Silicon in the critical zone under global change: towards an integrated view from ecological, agronomical and geochemical perspectives
Convener: Camille Delvigne | Co-conveners: Julia Cooke, Jean-Thomas Cornelis, Anika Klotzbücher, Jörg Schaller
| Tue, 09 Apr, 16:15–18:00
Room 2.25
| Attendance Tue, 09 Apr, 14:00–15:45
Hall A

Silicon (Si) is crucial in numerous biochemical and geochemical processes. Earlier scientific literature on Si cycling focused on abiotic weathering processes, while in recent years, scientists have become more aware of the significant role of biotic controls. Silicon plays a key role in processes governing soil formation and soil-plant feedback interactions. Vegetation, soil organisms, including fauna, microorganisms and fungi, strongly affect Si dynamic in terrestrial ecosystems but the mechanisms are still poorly understood. In particular, Si has numerous beneficial effects on both plant structure, function as well as resilience to biotic and abiotic stresses motivating studies focusing on Si functional ecology and silica biomineralization. The global Si cycle is receiving increased attention because of its links with the carbon cycle as well as other major biogeochemical cycles and toxic elements. A better understanding of the terrestrial Si cycle is thus critical, especially as drastic and subtle changes in the terrestrial Si cycle are occurring worldwide in response to global change.

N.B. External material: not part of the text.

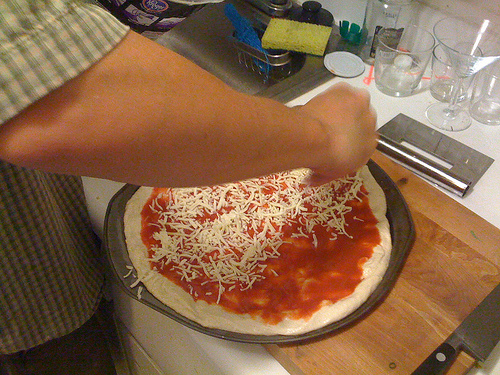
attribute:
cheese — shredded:
[208, 279, 223, 304]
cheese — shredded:
[129, 271, 144, 292]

This session aims at compiling recent work focusing on biogeochemical Si cycling under global change, its functions in terrestrial ecosystems as well as its evolution in the recent past. This session bridges advances from soil sciences, ecology, plant physiology, agronomy, biogeochemistry (including isotopes studies) and paleontology. We invite studies tackling biotic and abiotic interactions at different time and spatial scales affecting the Si cycle and its interactions with other biogeochemical cycles. We encourage interdisciplinary studies as well as contributions from both field and laboratory experiments encompassing biogeochemical processes, molecular mechanisms to improve our understanding of the role of Si in ecosystem processes. Meta-analyses and paleo-environmental studies using phytoliths are also welcome.